As such, efforts have been made to consider alternatives to these discussed fat sources whilst maintaining the advantageous properties such as texture, mouthfeel, taste, viscosity and stability. It is desirable to employ natural and/or organic sources of fat as these are nutritionally preferable and marketable to a large number of consumers.

SUMMARY

There is disclosed herein a stable, high quality, palatable foam that may be used as a topping, or may be otherwise consumed, and may be provided, for example, in a ready to use, pressurized canister.
There is disclosed an emulsion comprising a fat component, and at least one stabilizing agent. The fat component is from a coconut-based source, and the emulsion is prepared by a method comprising the following steps: mixing the fat component and water to form a mixture; heating the mixture to about 60° C.; adding the stabilizing agent to the mixture; agitating the mixture; heating the mixture to about 65° C.; agitating the mixture for approximately 10 min; thermally treating the mixture by heating it to 86° C., and then to at least about 123° C. for at least 16 seconds; homogenizing the mixture at 1500 psi and about 72° C.; cooling the mixture.
In another disclosed aspect, coconut-based source comprises one or more of coconut cream, coconut milk, and creamed coconut.
In another disclosed aspect, the coconut-based source comprises coconut milk and the coconut milk is prepared from a powder.
In another disclosed aspect, the emulsion includes at least one sweetener, and is prepared by a method including a step of adding the sweetener to the mixture.
In another disclosed aspect, the emulsion has a total weight, and the fat component comprises 20 to 55% of the total weight, and the stabilizing agent comprises up to 1% of the total weight.
In another disclosed aspect, the sweetener comprises substantially 5 to 35% of the total weight.
In another disclosed aspect, a method of preparing an emulsion comprises: mixing a fat component and water to form a mixture; heating the mixture to about 60° C.; adding a stabilizing agent to the mixture; agitating the mixture; agitating the mixture for approximately 10 min; thermally treating the mixture by heating it to about 86° C., and then to at least 123° C. for at least 16 seconds; homogenizing the mixture at 1500 psi and about 72° C.; cooling the mixture.
In another disclosed aspect, the method includes the step of adding a sweetener to the mixture, while continuing to heat the mixture to about 65° C.
In another disclosed aspect, the method also includes providing the mixture in a canister adapted to whip the mixture into a whipped cream product, and fill with air at a concentration ranging from 120 to 145 ppm.
In another disclosed aspect, the fat component is a coconut-based component, and comprises one or more of coconut cream, coconut milk, and creamed coconut.
In another disclosed aspect, the coconut-based component comprises coconut cream

DETAILED DESCRIPTION

The emulsion disclosed herein may comprise a fat component, from a coconut-based source. It also includes at least one stabilizing agent. The coconut-based source includes one or more of coconut cream, coconut milk, and creamed coconut (macerated coconut flesh). In embodiments where coconut milk is used, it may be prepared from a powder.

——————

-- Job item --
Transcribe the passage of the coconut emulsion text between "In another disclosed aspect, the emulsion has" and "35% of the total weight.", inclusive.

——————

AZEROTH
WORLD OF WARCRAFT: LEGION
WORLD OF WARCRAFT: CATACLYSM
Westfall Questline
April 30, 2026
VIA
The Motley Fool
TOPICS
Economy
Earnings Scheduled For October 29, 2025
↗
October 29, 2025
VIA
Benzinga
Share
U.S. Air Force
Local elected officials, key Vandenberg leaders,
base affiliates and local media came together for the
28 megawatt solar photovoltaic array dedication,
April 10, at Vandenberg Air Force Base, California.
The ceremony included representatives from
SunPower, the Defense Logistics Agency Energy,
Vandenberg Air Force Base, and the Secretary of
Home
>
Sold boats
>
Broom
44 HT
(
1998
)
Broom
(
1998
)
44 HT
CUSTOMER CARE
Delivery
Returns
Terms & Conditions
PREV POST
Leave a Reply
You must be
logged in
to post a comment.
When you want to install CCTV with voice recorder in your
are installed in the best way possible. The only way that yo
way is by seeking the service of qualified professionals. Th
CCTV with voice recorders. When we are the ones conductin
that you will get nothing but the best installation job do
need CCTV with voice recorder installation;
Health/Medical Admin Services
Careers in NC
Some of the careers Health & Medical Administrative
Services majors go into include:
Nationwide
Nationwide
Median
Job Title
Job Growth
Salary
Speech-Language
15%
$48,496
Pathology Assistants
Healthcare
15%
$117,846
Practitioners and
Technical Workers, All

——————

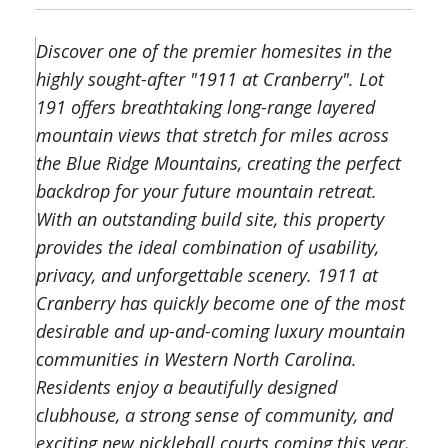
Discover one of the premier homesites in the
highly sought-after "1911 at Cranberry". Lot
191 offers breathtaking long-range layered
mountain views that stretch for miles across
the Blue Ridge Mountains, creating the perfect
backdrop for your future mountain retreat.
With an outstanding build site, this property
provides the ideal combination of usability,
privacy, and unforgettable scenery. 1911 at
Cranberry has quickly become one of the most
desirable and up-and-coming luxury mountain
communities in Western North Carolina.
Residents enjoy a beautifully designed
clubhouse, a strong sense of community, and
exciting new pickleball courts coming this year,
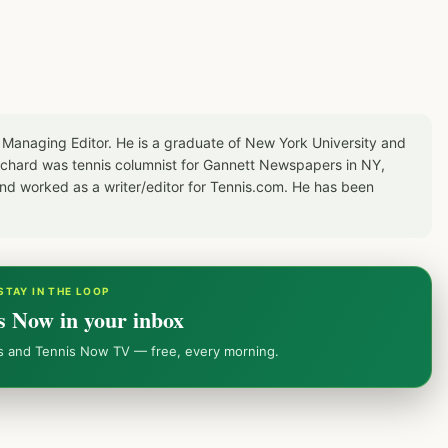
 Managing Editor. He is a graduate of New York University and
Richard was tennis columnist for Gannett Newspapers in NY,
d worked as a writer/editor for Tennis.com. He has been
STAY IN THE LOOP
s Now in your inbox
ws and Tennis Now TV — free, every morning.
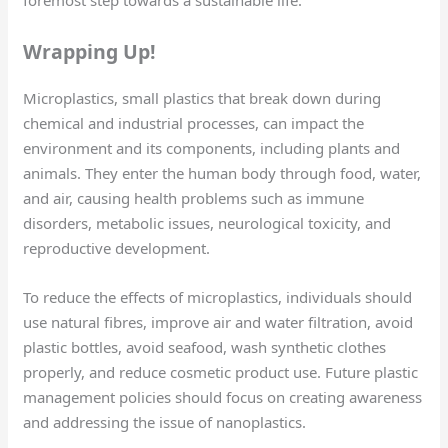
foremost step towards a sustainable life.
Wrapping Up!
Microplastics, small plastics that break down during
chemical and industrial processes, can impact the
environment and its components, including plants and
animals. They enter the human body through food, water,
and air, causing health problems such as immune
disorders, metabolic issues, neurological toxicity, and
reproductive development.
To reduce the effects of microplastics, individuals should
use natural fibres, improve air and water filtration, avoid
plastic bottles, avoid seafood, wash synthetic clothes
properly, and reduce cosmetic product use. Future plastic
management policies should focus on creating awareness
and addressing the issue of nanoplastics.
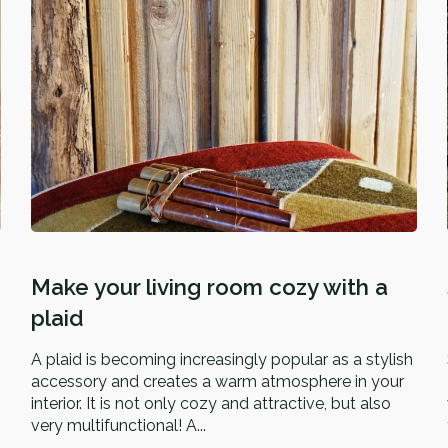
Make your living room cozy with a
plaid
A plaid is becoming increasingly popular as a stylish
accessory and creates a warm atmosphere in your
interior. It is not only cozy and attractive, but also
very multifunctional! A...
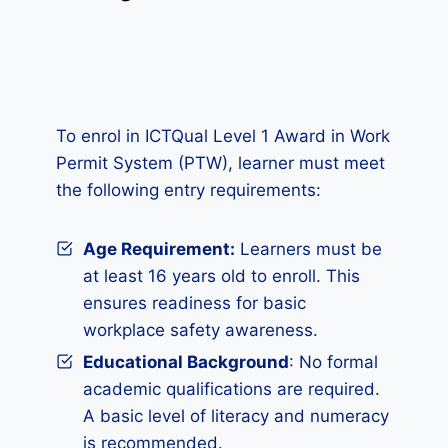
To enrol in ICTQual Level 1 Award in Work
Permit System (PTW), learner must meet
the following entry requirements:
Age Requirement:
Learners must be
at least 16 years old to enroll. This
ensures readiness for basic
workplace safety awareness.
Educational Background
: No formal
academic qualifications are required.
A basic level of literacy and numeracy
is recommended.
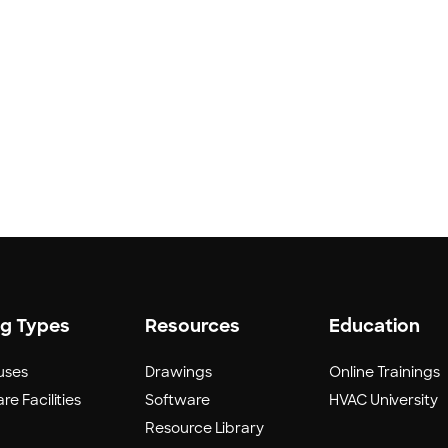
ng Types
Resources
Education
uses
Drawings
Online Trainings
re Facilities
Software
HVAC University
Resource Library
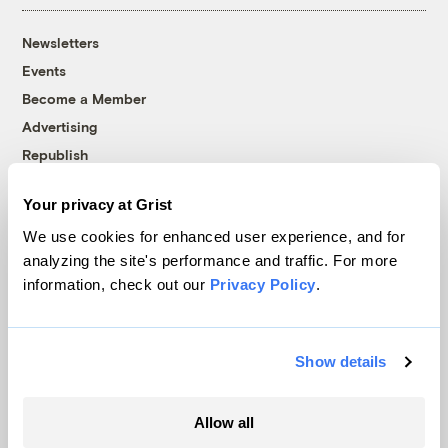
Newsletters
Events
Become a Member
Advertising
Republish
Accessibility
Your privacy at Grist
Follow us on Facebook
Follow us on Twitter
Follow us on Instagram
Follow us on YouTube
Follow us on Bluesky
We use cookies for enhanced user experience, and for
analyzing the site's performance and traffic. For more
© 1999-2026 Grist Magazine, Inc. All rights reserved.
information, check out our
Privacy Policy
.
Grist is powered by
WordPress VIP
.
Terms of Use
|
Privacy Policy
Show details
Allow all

——————

-- Answer below --
In another disclosed aspect, the emulsion has a total weight, and the fat component comprises 20 to 55% of the total weight, and the stabilizing agent comprises up to 1% of the total weight.
In another disclosed aspect, the sweetener comprises substantially 5 to 35% of the total weight.